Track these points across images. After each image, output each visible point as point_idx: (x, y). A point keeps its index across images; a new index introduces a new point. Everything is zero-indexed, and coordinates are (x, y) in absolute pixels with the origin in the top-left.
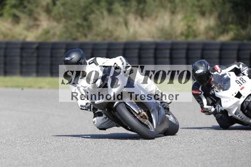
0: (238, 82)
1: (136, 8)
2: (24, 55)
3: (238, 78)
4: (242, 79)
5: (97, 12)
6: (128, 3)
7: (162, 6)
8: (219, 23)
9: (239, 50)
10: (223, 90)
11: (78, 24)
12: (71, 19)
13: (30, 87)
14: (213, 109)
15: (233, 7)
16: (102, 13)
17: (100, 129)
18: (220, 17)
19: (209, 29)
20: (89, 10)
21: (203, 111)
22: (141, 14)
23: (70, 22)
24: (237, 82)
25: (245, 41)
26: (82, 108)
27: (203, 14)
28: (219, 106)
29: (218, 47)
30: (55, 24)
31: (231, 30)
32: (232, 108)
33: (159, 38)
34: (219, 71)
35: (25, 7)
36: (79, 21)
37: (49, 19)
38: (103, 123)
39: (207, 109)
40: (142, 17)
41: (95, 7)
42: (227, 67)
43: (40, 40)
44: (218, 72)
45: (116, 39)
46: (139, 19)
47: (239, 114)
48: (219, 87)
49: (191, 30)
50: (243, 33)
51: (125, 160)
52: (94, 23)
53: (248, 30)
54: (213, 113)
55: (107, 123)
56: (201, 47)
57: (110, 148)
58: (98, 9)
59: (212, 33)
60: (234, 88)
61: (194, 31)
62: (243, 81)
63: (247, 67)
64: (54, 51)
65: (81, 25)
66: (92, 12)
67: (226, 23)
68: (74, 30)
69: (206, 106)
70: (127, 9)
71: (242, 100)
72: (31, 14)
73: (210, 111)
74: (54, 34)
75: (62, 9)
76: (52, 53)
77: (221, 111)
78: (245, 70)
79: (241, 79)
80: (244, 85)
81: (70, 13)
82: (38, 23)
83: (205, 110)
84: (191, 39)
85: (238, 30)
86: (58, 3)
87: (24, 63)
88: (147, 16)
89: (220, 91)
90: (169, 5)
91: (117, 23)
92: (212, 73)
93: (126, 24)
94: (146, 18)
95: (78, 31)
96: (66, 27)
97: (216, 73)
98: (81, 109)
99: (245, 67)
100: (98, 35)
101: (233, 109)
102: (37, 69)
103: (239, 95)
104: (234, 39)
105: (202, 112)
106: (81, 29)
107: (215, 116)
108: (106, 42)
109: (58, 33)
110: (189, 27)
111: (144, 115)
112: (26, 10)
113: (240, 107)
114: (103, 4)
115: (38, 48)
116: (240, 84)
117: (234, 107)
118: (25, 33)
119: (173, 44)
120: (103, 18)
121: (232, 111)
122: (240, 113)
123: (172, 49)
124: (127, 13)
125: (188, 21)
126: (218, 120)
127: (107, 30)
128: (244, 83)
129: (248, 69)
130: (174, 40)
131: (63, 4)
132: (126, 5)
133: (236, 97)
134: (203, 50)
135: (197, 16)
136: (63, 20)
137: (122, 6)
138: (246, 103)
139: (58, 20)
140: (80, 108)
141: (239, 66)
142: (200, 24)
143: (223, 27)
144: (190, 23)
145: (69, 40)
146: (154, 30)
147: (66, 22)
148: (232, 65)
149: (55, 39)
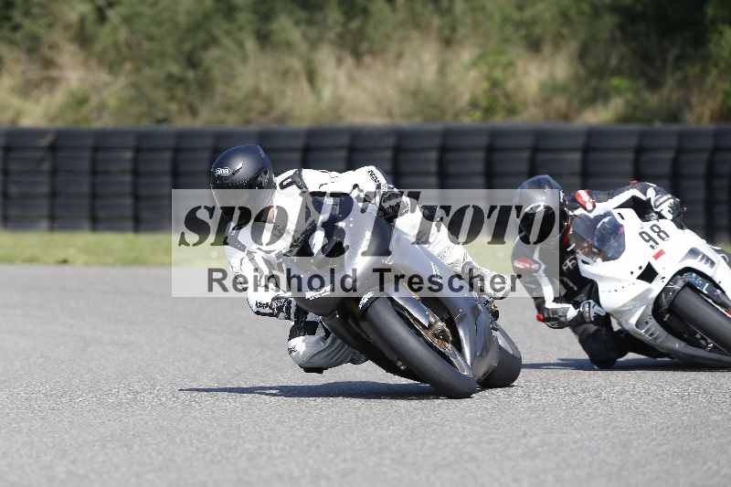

:: REQUIRED WORK ::
Substitute "upper-left" for "top-left" throughout the data above, change nothing else, and leave the pictures out of your answer.

:: TASK ANSWER ::
Track these points across images. After each image, output each visible point as point_idx: (x, y). A point keeps its index across images; a new index introduces a new point. Everything is zero-indexed, and coordinates are (x, y) in absolute pixels with the origin in the upper-left.
0: (238, 82)
1: (136, 8)
2: (24, 55)
3: (238, 78)
4: (242, 79)
5: (97, 12)
6: (128, 3)
7: (162, 6)
8: (219, 23)
9: (239, 50)
10: (223, 90)
11: (78, 24)
12: (71, 19)
13: (30, 87)
14: (213, 109)
15: (233, 7)
16: (102, 13)
17: (100, 129)
18: (220, 17)
19: (209, 29)
20: (89, 10)
21: (203, 111)
22: (141, 14)
23: (70, 22)
24: (237, 82)
25: (245, 41)
26: (82, 108)
27: (203, 14)
28: (219, 106)
29: (218, 47)
30: (55, 24)
31: (231, 30)
32: (232, 108)
33: (159, 38)
34: (219, 71)
35: (25, 7)
36: (79, 21)
37: (49, 19)
38: (103, 123)
39: (207, 109)
40: (142, 17)
41: (95, 7)
42: (227, 67)
43: (40, 40)
44: (218, 72)
45: (116, 39)
46: (139, 19)
47: (239, 114)
48: (219, 87)
49: (191, 30)
50: (243, 33)
51: (125, 160)
52: (94, 23)
53: (248, 30)
54: (213, 113)
55: (107, 123)
56: (201, 47)
57: (110, 148)
58: (98, 9)
59: (212, 33)
60: (234, 88)
61: (194, 31)
62: (243, 81)
63: (247, 67)
64: (54, 51)
65: (81, 25)
66: (92, 12)
67: (226, 23)
68: (74, 30)
69: (206, 106)
70: (127, 9)
71: (242, 100)
72: (31, 14)
73: (210, 111)
74: (54, 34)
75: (62, 9)
76: (52, 53)
77: (221, 111)
78: (245, 70)
79: (241, 79)
80: (244, 85)
81: (70, 13)
82: (38, 23)
83: (205, 110)
84: (191, 39)
85: (238, 30)
86: (58, 3)
87: (24, 63)
88: (147, 16)
89: (220, 91)
90: (169, 5)
91: (117, 23)
92: (212, 73)
93: (126, 24)
94: (146, 18)
95: (78, 31)
96: (66, 27)
97: (216, 73)
98: (81, 109)
99: (245, 67)
100: (98, 35)
101: (233, 109)
102: (37, 69)
103: (239, 95)
104: (234, 39)
105: (202, 112)
106: (81, 29)
107: (215, 116)
108: (106, 42)
109: (58, 33)
110: (189, 27)
111: (144, 115)
112: (26, 10)
113: (240, 107)
114: (103, 4)
115: (38, 48)
116: (240, 84)
117: (234, 107)
118: (25, 33)
119: (173, 44)
120: (103, 18)
121: (232, 111)
122: (240, 113)
123: (172, 49)
124: (127, 13)
125: (188, 21)
126: (218, 120)
127: (107, 30)
128: (244, 83)
129: (248, 69)
130: (174, 40)
131: (63, 4)
132: (126, 5)
133: (236, 97)
134: (203, 50)
135: (197, 16)
136: (63, 20)
137: (122, 6)
138: (246, 103)
139: (58, 20)
140: (80, 108)
141: (239, 66)
142: (200, 24)
143: (223, 27)
144: (190, 23)
145: (69, 40)
146: (154, 30)
147: (66, 22)
148: (232, 65)
149: (55, 39)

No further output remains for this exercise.